В книге проф. Ильина много прекрасных фраз, с которыми нельзя не согласиться. Но хотелось бы более определенных, менее риторических утверждений. Когда ему приходится конкретно указать путь философского исследования, то автор довольствуется очень смутными соображениями о необходимости пересмотра идей метода и доказательства, права и государственности, совести и добродетели и т. д. и т. д. Он говорит о необходимости «живого описания нормального духовного опыта» в целях его нормативного, а не психологического использования (что-то вроде Гуссерлевой феноменологии). Наконец, утверждая «искомое единение между философией и религией», философ нигде не пытается разграничить эти две области. Если судить о взглядах автора на основании данной книги, то невольно получается впечатление, что для него подлинная философия до конца вбирает в себя все положительные задачи религии и утверждает ее лишь как свою предварительную ступень.
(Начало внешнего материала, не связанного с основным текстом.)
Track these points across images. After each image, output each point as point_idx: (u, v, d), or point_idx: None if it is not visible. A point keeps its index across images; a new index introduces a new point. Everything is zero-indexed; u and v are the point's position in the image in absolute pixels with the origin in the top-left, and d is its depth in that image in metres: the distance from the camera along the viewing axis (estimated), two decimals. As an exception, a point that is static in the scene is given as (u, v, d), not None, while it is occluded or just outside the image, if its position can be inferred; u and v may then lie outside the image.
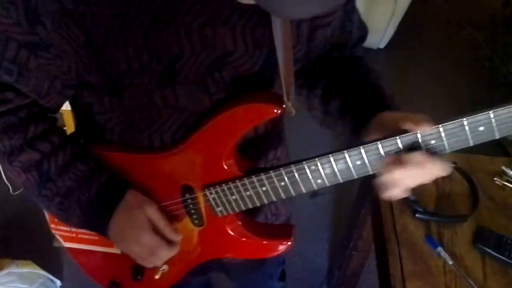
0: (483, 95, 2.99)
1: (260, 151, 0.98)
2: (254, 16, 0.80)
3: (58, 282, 2.02)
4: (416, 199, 1.31)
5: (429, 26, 3.73)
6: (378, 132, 0.80)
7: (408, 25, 3.42)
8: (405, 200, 1.31)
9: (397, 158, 0.75)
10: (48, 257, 1.36)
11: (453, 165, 1.38)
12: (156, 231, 0.90)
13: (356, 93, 0.90)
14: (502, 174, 1.43)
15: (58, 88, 0.80)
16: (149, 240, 0.89)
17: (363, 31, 1.00)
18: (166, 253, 0.91)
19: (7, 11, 0.71)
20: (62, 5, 0.70)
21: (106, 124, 0.89)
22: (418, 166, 0.73)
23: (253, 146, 0.95)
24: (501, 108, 0.70)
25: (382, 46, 3.37)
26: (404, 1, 3.08)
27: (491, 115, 0.70)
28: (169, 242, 0.91)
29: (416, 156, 0.73)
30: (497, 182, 1.41)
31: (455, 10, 3.88)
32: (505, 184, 1.40)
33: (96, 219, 0.89)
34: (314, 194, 2.45)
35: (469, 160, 1.46)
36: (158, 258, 0.91)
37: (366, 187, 1.64)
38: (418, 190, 1.34)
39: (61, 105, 0.89)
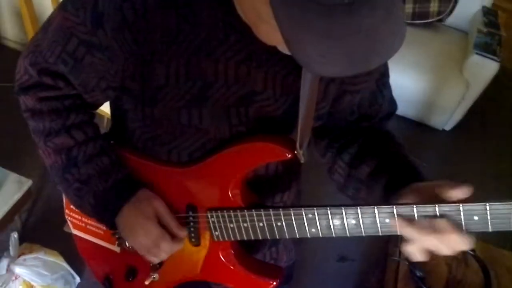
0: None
1: (267, 191, 1.01)
2: (288, 65, 0.86)
3: (78, 279, 2.09)
4: (424, 276, 1.28)
5: (498, 121, 3.61)
6: (410, 199, 0.81)
7: (477, 114, 3.34)
8: (412, 274, 1.29)
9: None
10: (74, 253, 1.42)
11: (471, 253, 1.35)
12: (161, 224, 0.94)
13: (389, 162, 0.92)
14: (522, 273, 1.38)
15: (102, 87, 0.88)
16: (154, 230, 0.93)
17: (393, 107, 1.03)
18: (168, 246, 0.94)
19: (77, 11, 0.81)
20: (124, 17, 0.79)
21: (135, 131, 0.96)
22: (439, 231, 0.74)
23: (262, 184, 0.98)
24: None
25: (447, 128, 3.29)
26: (476, 88, 3.01)
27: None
28: (173, 237, 0.95)
29: (440, 222, 0.74)
30: (515, 281, 1.36)
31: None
32: (523, 284, 1.35)
33: (107, 209, 0.95)
34: (342, 258, 2.42)
35: (491, 252, 1.42)
36: (161, 250, 0.94)
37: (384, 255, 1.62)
38: (429, 267, 1.33)
39: (101, 104, 0.98)
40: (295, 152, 0.86)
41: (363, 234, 0.83)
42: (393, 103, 1.03)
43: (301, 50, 0.61)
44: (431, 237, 0.74)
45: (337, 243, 2.40)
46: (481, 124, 3.42)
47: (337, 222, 0.84)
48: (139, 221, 0.93)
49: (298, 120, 0.87)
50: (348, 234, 0.84)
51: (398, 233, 0.81)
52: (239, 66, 0.84)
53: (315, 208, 0.85)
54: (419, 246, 0.76)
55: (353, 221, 0.83)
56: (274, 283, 0.96)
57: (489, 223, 0.73)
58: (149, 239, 0.93)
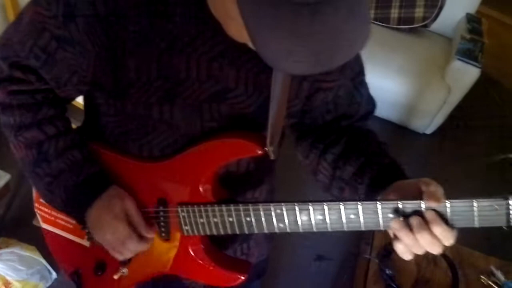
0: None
1: (239, 187, 1.02)
2: (261, 63, 0.84)
3: (54, 274, 2.08)
4: (393, 274, 1.30)
5: (477, 126, 3.66)
6: (393, 197, 0.82)
7: (458, 119, 3.38)
8: (382, 273, 1.30)
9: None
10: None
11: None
12: (130, 223, 0.94)
13: (373, 162, 0.93)
14: (490, 274, 1.40)
15: (74, 81, 0.88)
16: (122, 230, 0.93)
17: (372, 105, 1.04)
18: (135, 246, 0.94)
19: (49, 5, 0.81)
20: (96, 11, 0.79)
21: (107, 126, 0.96)
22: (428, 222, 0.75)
23: (233, 181, 0.99)
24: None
25: (428, 132, 3.33)
26: (458, 93, 3.05)
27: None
28: (141, 238, 0.95)
29: (428, 213, 0.75)
30: (483, 281, 1.38)
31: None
32: (490, 285, 1.37)
33: (77, 203, 0.94)
34: (319, 257, 2.44)
35: (460, 252, 1.44)
36: (127, 249, 0.94)
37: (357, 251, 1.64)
38: (399, 266, 1.34)
39: (74, 98, 0.98)
40: (266, 149, 0.87)
41: (329, 229, 0.84)
42: (371, 101, 1.04)
43: (267, 48, 0.62)
44: (420, 229, 0.75)
45: (316, 242, 2.42)
46: (461, 129, 3.45)
47: (304, 217, 0.85)
48: (108, 219, 0.93)
49: (269, 117, 0.88)
50: (314, 229, 0.85)
51: (363, 229, 0.83)
52: (211, 63, 0.85)
53: (283, 204, 0.86)
54: (409, 242, 0.77)
55: (320, 217, 0.84)
56: (242, 277, 0.97)
57: (475, 219, 0.74)
58: (116, 238, 0.93)
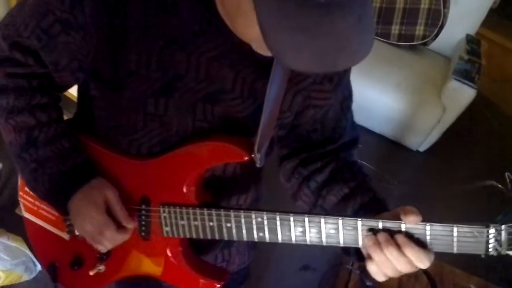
0: None
1: (224, 193, 1.01)
2: (259, 70, 0.87)
3: (39, 267, 2.06)
4: (374, 286, 1.31)
5: (470, 146, 3.66)
6: None
7: (453, 139, 3.36)
8: (362, 284, 1.31)
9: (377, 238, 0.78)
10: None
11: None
12: (110, 213, 0.94)
13: (357, 194, 0.94)
14: (469, 294, 1.40)
15: (73, 67, 0.88)
16: (100, 218, 0.92)
17: (356, 133, 1.05)
18: (113, 235, 0.93)
19: None
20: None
21: (99, 120, 0.96)
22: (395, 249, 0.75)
23: (218, 186, 0.99)
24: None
25: (421, 149, 3.32)
26: (452, 113, 3.05)
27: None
28: (120, 228, 0.94)
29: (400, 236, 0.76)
30: (461, 300, 1.38)
31: (508, 135, 3.80)
32: (468, 305, 1.37)
33: (60, 193, 0.94)
34: (305, 267, 2.44)
35: (443, 269, 1.45)
36: (105, 238, 0.93)
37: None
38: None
39: (70, 86, 0.98)
40: (252, 155, 0.88)
41: (308, 243, 0.84)
42: (355, 128, 1.05)
43: (276, 41, 0.63)
44: (387, 245, 0.75)
45: (302, 252, 2.42)
46: (454, 148, 3.46)
47: (284, 228, 0.85)
48: (88, 207, 0.93)
49: (260, 124, 0.88)
50: (293, 241, 0.85)
51: (341, 245, 0.83)
52: (211, 63, 0.85)
53: (264, 213, 0.86)
54: (380, 260, 0.77)
55: (300, 229, 0.84)
56: (218, 285, 0.97)
57: (454, 245, 0.75)
58: (94, 226, 0.93)
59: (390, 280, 1.36)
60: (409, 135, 3.23)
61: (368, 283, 1.29)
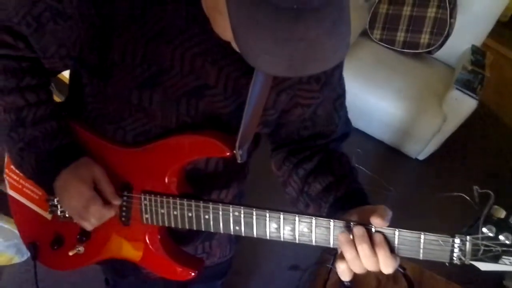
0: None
1: (205, 186, 1.03)
2: (243, 67, 0.88)
3: None
4: (351, 286, 1.31)
5: (470, 156, 3.65)
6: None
7: (451, 148, 3.36)
8: (340, 283, 1.31)
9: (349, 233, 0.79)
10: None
11: (401, 271, 1.38)
12: (97, 189, 0.94)
13: (342, 183, 0.95)
14: (448, 300, 1.41)
15: (62, 54, 0.89)
16: (86, 192, 0.93)
17: (348, 127, 1.06)
18: (98, 210, 0.93)
19: None
20: None
21: (87, 106, 0.97)
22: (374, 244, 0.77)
23: (200, 179, 1.00)
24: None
25: (420, 158, 3.31)
26: (453, 122, 3.05)
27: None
28: (106, 203, 0.94)
29: (376, 235, 0.77)
30: (439, 306, 1.39)
31: (509, 144, 3.79)
32: (446, 311, 1.38)
33: (47, 172, 0.95)
34: (294, 267, 2.45)
35: (422, 273, 1.46)
36: (91, 214, 0.93)
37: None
38: (358, 279, 1.36)
39: (60, 72, 0.99)
40: (234, 151, 0.89)
41: (282, 239, 0.85)
42: (348, 124, 1.06)
43: (246, 44, 0.64)
44: (362, 241, 0.77)
45: (292, 251, 2.43)
46: (453, 158, 3.45)
47: (260, 224, 0.86)
48: (74, 183, 0.94)
49: (242, 121, 0.89)
50: (268, 237, 0.87)
51: (313, 244, 0.84)
52: (195, 59, 0.86)
53: (242, 208, 0.87)
54: (351, 257, 0.78)
55: (275, 225, 0.85)
56: (193, 273, 0.99)
57: (421, 251, 0.77)
58: (80, 201, 0.93)
59: (369, 280, 1.39)
60: (409, 142, 3.23)
61: (346, 283, 1.30)
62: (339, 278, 1.34)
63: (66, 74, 1.07)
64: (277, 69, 0.65)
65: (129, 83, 0.88)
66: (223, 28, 0.74)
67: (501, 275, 2.59)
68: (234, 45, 0.76)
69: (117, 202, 0.96)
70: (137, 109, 0.91)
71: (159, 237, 0.98)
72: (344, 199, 0.92)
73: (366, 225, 0.78)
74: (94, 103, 0.96)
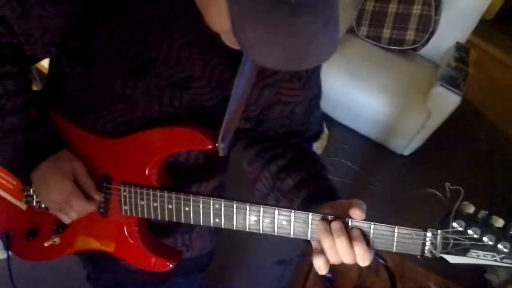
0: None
1: (185, 179, 1.02)
2: (229, 61, 0.88)
3: None
4: (333, 278, 1.33)
5: (454, 151, 3.69)
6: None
7: (437, 144, 3.39)
8: (322, 276, 1.32)
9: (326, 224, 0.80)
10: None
11: (383, 262, 1.40)
12: (78, 184, 0.94)
13: (314, 179, 0.97)
14: (428, 290, 1.43)
15: (46, 40, 0.88)
16: (68, 187, 0.93)
17: (321, 127, 1.08)
18: (79, 205, 0.94)
19: None
20: None
21: (68, 95, 0.96)
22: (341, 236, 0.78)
23: (181, 171, 1.00)
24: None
25: (405, 153, 3.34)
26: (437, 118, 3.08)
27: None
28: (87, 197, 0.95)
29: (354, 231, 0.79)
30: (419, 296, 1.41)
31: (493, 140, 3.83)
32: (426, 302, 1.40)
33: (25, 162, 0.94)
34: (281, 262, 2.46)
35: (403, 265, 1.48)
36: (72, 208, 0.93)
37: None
38: (340, 271, 1.37)
39: (40, 59, 0.99)
40: (216, 144, 0.89)
41: (261, 232, 0.86)
42: (321, 124, 1.08)
43: (245, 36, 0.65)
44: (343, 239, 0.78)
45: (279, 246, 2.44)
46: (438, 154, 3.49)
47: (240, 216, 0.87)
48: (55, 177, 0.93)
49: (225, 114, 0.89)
50: (247, 229, 0.87)
51: (291, 236, 0.85)
52: (182, 49, 0.86)
53: (222, 200, 0.88)
54: (328, 246, 0.79)
55: (254, 218, 0.86)
56: (171, 265, 0.99)
57: (394, 244, 0.79)
58: (61, 195, 0.93)
59: (350, 272, 1.40)
60: (394, 138, 3.26)
61: (328, 275, 1.31)
62: (320, 271, 1.36)
63: (44, 63, 1.06)
64: (274, 62, 0.67)
65: (113, 72, 0.88)
66: (217, 19, 0.73)
67: (483, 268, 2.64)
68: (224, 37, 0.76)
69: (98, 197, 0.96)
70: (119, 99, 0.91)
71: (137, 228, 0.98)
72: (316, 194, 0.93)
73: (343, 219, 0.79)
74: (74, 91, 0.95)
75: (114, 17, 0.84)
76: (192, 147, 0.94)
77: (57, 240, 1.02)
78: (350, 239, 0.78)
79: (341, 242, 0.78)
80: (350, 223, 0.79)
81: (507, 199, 3.19)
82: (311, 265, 1.37)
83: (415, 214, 2.77)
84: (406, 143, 3.26)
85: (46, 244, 1.01)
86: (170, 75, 0.88)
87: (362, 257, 0.78)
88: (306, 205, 0.92)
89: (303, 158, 1.01)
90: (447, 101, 2.97)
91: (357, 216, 0.78)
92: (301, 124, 1.02)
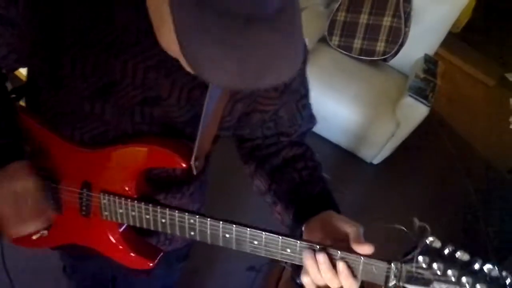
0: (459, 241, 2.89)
1: (162, 189, 1.04)
2: (196, 78, 0.85)
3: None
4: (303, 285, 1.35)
5: (423, 160, 3.75)
6: (317, 228, 0.88)
7: (406, 154, 3.46)
8: (292, 282, 1.35)
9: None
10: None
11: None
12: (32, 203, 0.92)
13: (306, 185, 0.99)
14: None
15: (13, 58, 0.90)
16: (25, 209, 0.90)
17: (312, 123, 1.09)
18: (35, 227, 0.93)
19: None
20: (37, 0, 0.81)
21: (46, 103, 0.97)
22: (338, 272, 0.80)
23: (158, 181, 1.02)
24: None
25: (375, 162, 3.40)
26: (406, 128, 3.15)
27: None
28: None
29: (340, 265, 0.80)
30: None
31: (460, 151, 3.94)
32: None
33: None
34: (251, 268, 2.48)
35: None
36: (24, 228, 0.92)
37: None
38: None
39: (15, 69, 1.00)
40: (190, 163, 0.90)
41: (234, 248, 0.89)
42: (312, 119, 1.09)
43: (192, 53, 0.61)
44: (328, 271, 0.80)
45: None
46: (407, 163, 3.56)
47: (214, 232, 0.90)
48: (7, 193, 0.90)
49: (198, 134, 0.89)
50: (221, 244, 0.90)
51: (263, 255, 0.88)
52: (148, 72, 0.87)
53: (197, 216, 0.90)
54: (313, 274, 0.82)
55: (227, 235, 0.88)
56: (151, 264, 1.01)
57: (360, 273, 0.81)
58: (16, 214, 0.91)
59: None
60: (364, 147, 3.31)
61: (298, 281, 1.34)
62: (291, 276, 1.37)
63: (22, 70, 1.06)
64: (228, 81, 0.62)
65: (80, 93, 0.89)
66: (168, 41, 0.70)
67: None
68: (182, 60, 0.70)
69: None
70: (91, 116, 0.92)
71: (119, 229, 1.01)
72: (309, 205, 0.94)
73: (328, 251, 0.81)
74: (51, 102, 0.96)
75: (76, 41, 0.83)
76: (166, 165, 0.96)
77: (45, 232, 1.04)
78: (336, 271, 0.80)
79: (326, 275, 0.80)
80: (338, 255, 0.80)
81: (472, 208, 3.28)
82: (281, 271, 1.39)
83: (382, 222, 2.82)
84: (376, 152, 3.32)
85: (34, 237, 1.04)
86: (137, 95, 0.89)
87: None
88: (299, 217, 0.93)
89: (296, 159, 1.03)
90: (415, 111, 3.04)
91: (366, 252, 0.79)
92: (289, 126, 1.03)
Формула Гегеля — («философия с самого начала приняла в себя тот самый предмет, в аффективно-иррациональном переживании которого пребывала религия») — приведенная без должных пояснений, лишь усугубляет указанное недоразумение. Словом, книга проф. Ильина, ценная по своей основной тенденции, крайне расплывчата и неопределенна.
Морфология культуры и языка
Как бы одностороння и предвзята ни была Шпенглерова концепция истории, — одно несомненно зачтется ему как неоспоримая заслуга: он с большой решительностью выдвинул идею морфологического истолкования культуры. Идея, правда, — далеко не новая; притом она получила у Шпенглера очень условную формулировку, а выводы, которые он из нее сделал, разительны по своей претенциозной слепоте. Несмотря на это, вернее, именно благодаря этому, морфология стала очередной проблемой и проникла даже в сознание узких специалистов. Я разумею здесь не «Общество морфологического изучения культур», создавшееся в Германии под непосредственным воздействием философа (здесь процветают именно крайности шпенглерианства). Гораздо существенней тот факт, что масса ученых работников Германии, совершенно чуждая эффектному дилетантизму Шпенглера, уже по-новому видит и связывает изучаемые явления, вольно или невольно следуя духу времени.
Но в чем заключается морфологическое истолкование культуры? С этой точки зрения, история есть не механическое сцепление причин и следствий (как для историка-экономиста), не развитие и взаимодействие идей и духовных факторов (как для историка-идеолога), но живое, органическое становление форм-символов (материальных и духовных), раскрывающих некое изначально заданное, морфологическое единство культуры. «Морфология культуры неизбежно приводит ко всеобщей символике», — говорит Шпенглер. «В истории, как и в естественно-исторической картине мира, нет ни одной мельчайшей подробности, в которой не была бы воплощена вся совокупность глубинных тенденций». Так, для Шпенглера, вся сущность новой Европейской культуры равно может быть усмотрена в математике и живописи, в системе кредита и в трансцендентальном идеализме, в контрапункте и в дальнобойном орудии. Словом, в своем последнем пределе новый метод, по отношению к культуре, ведет к тому целостному созерцанию всего во всем, какого искал Гете по отношению к природе.